Pull out every line of text from the rows below word for word, and leave the pictures out.

========================================

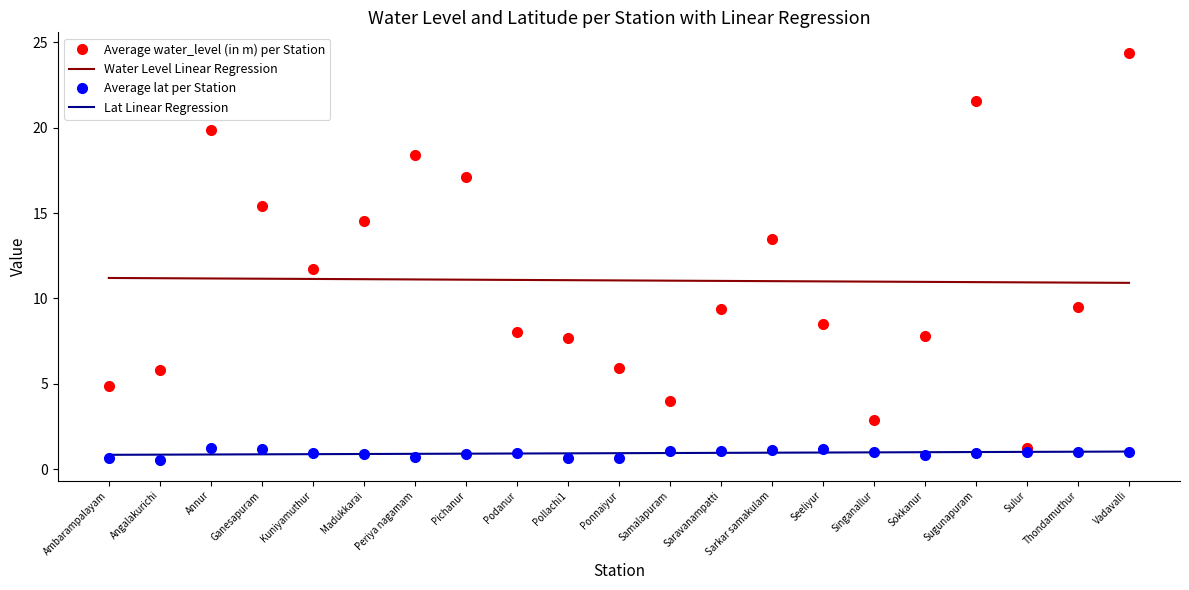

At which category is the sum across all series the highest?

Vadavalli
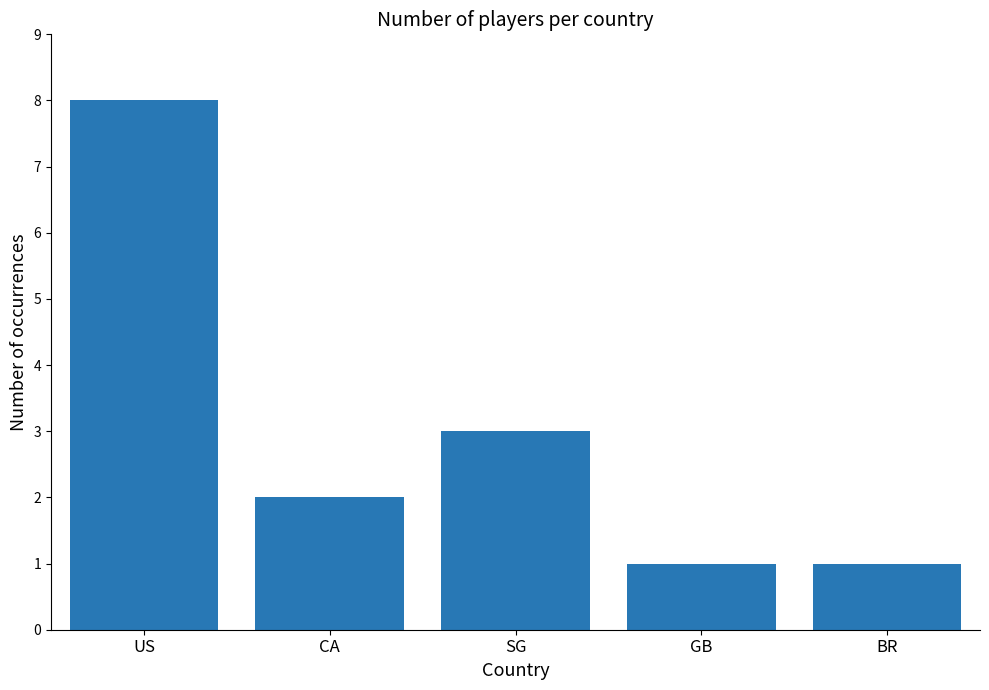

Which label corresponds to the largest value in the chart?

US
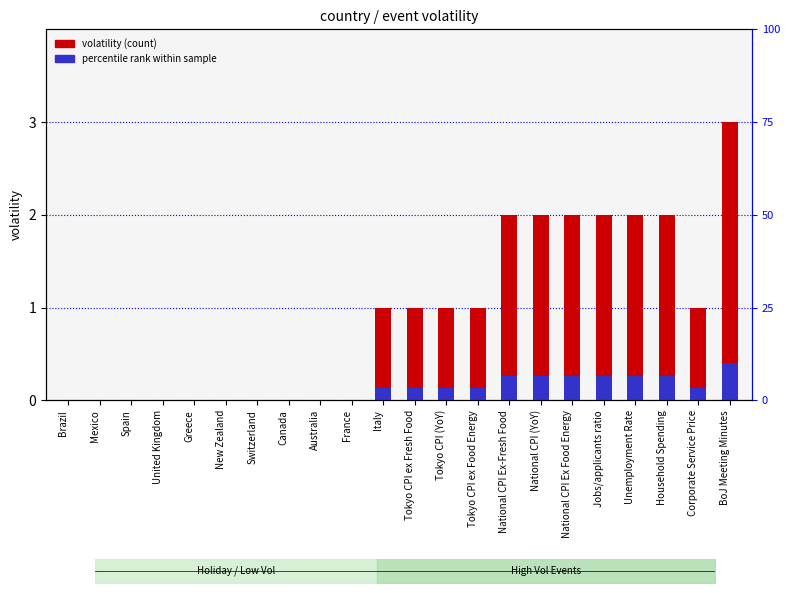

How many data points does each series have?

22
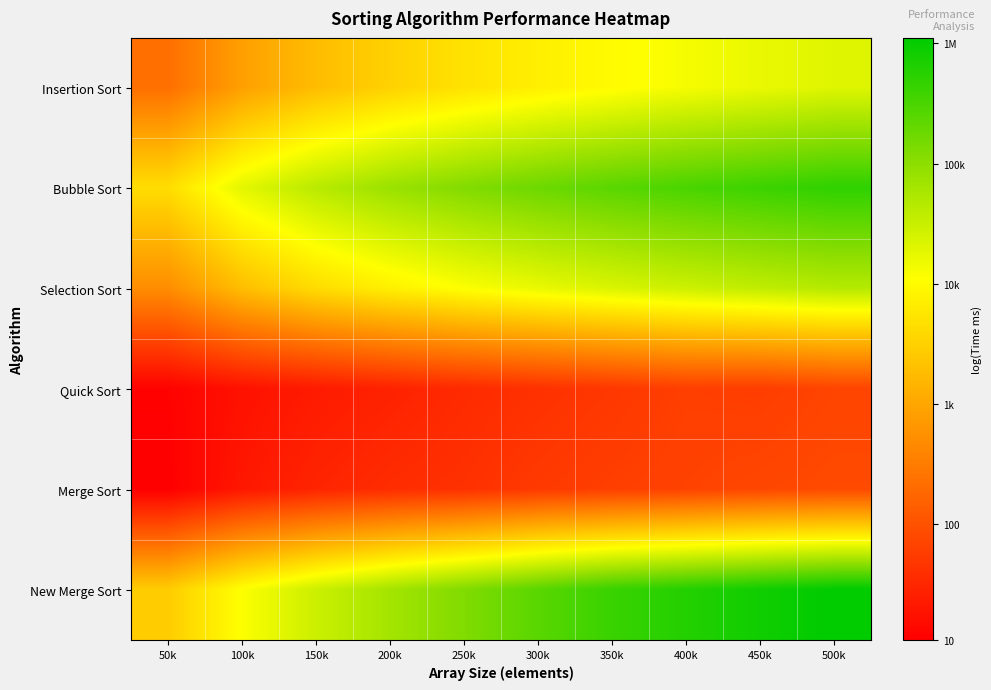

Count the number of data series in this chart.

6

========================================

[Your solution]
At which category is the sum across all series the highest?

Vadavalli

Which label corresponds to the largest value in the chart?

US

How many data points does each series have?

22

Count the number of data series in this chart.

6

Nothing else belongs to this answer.